# Requirements
Put the rows below into a Markdown table with the columns No and Line, numbering each line and skipping blank ones. Leave the pictures out.

# Supplied material
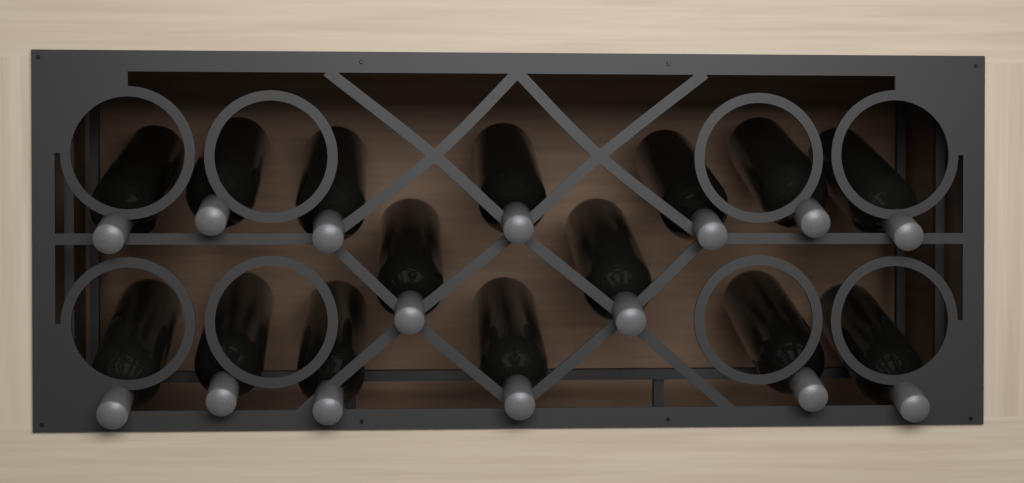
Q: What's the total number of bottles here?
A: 15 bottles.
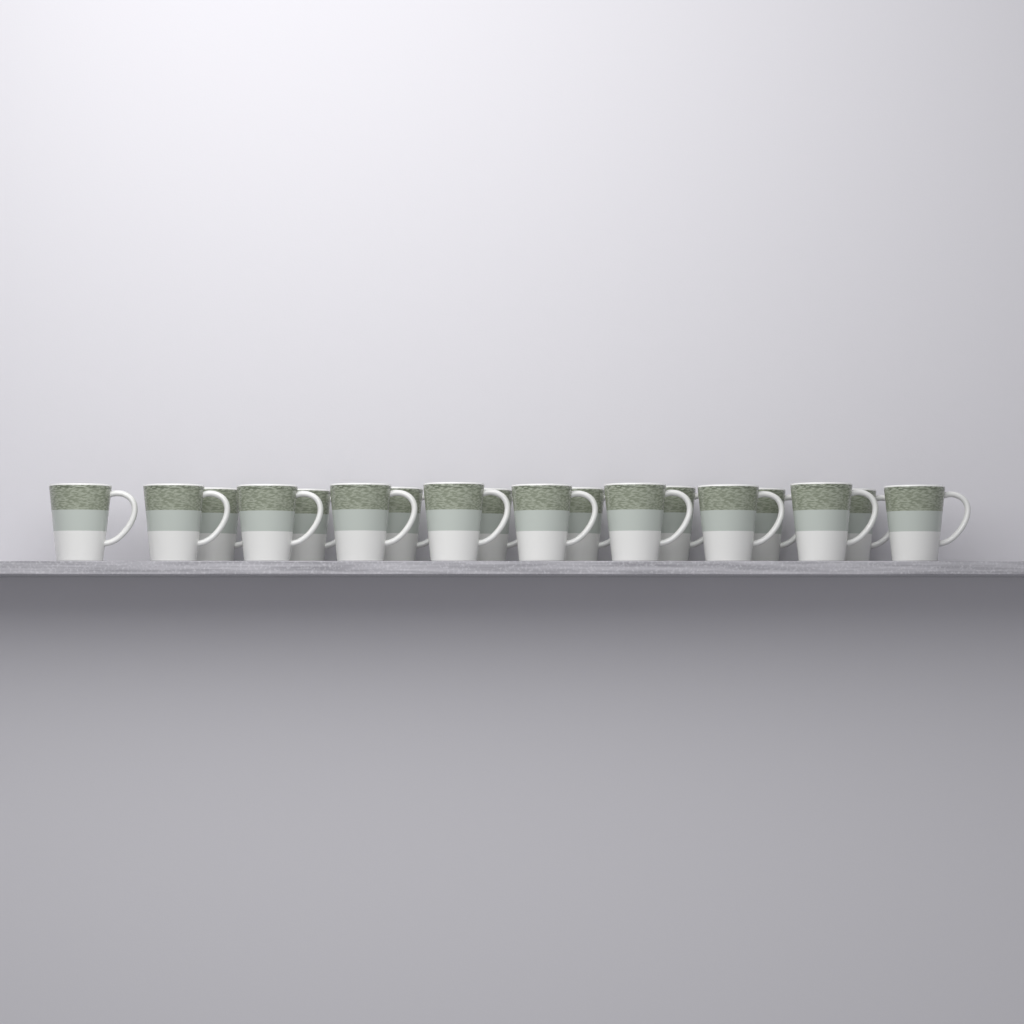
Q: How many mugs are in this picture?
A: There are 18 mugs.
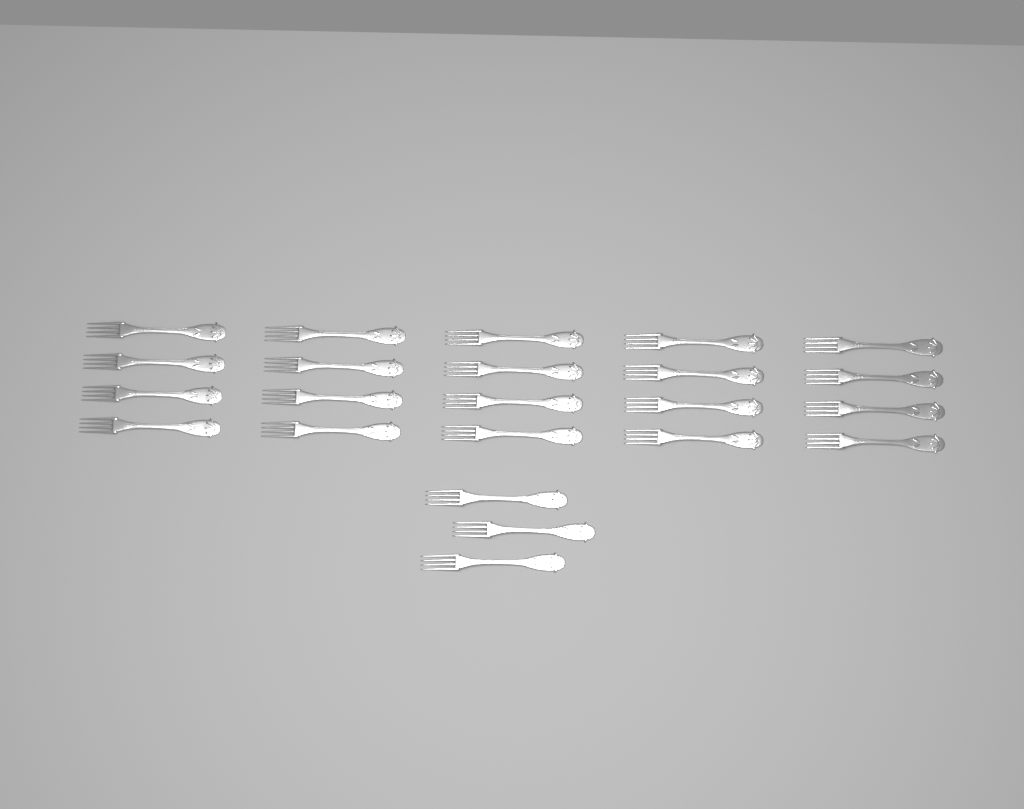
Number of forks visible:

# Written answer
| No | Line |
|---|---|
| 1 | Q: What's the total number of bottles here? |
| 2 | A: 15 bottles. |
| 3 | Q: How many mugs are in this picture? |
| 4 | A: There are 18 mugs. |
| 5 | Number of forks visible: |